== Supplied data ==

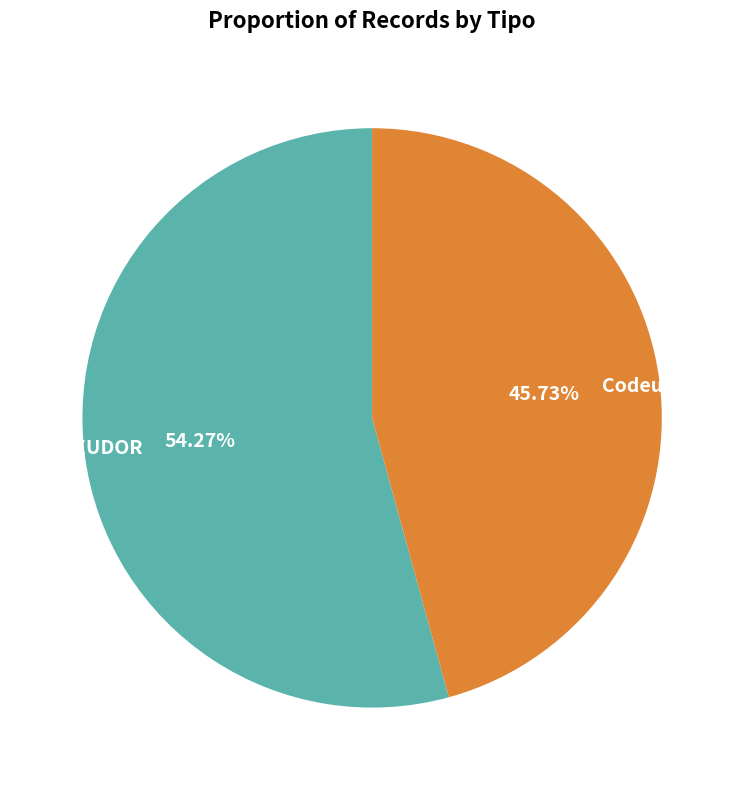

Count the number of slices in the pie.

2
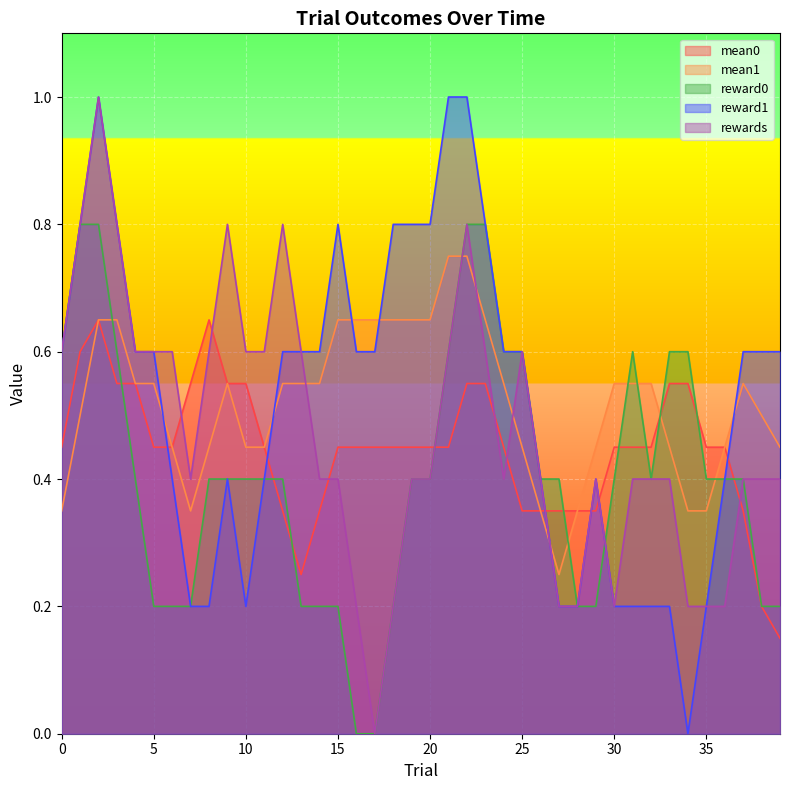

Is it true that rewards equals 0.6 at 10?

True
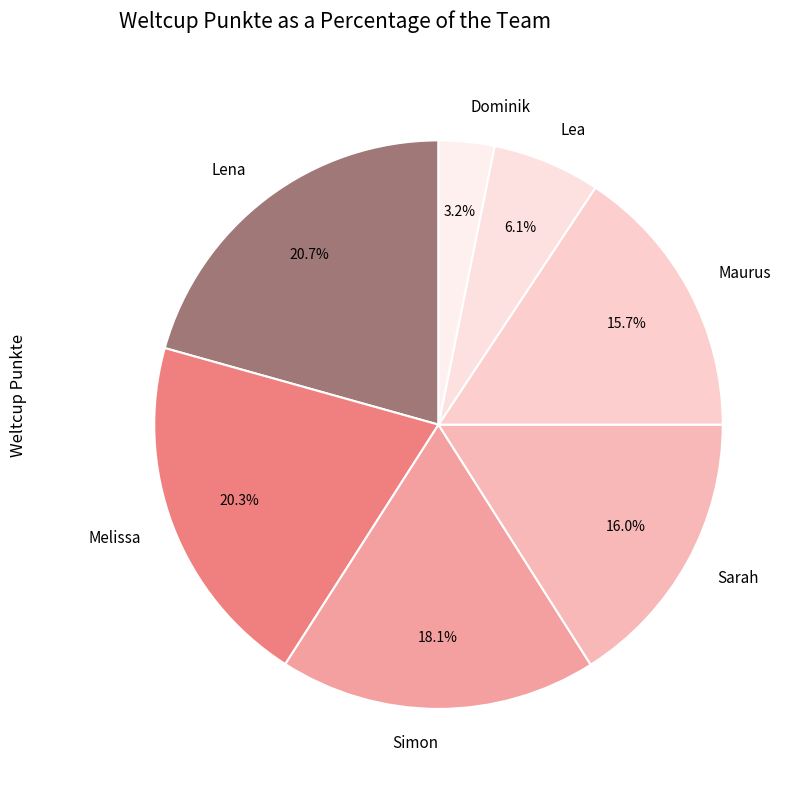

Does Lena account for over 50% of the chart?

No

== What this task involves ==
Write out all of the items above word for word, leaving out the pictures.

== Answer to the problem ==
Count the number of slices in the pie.

2

Is it true that rewards equals 0.6 at 10?

True

Does Lena account for over 50% of the chart?

No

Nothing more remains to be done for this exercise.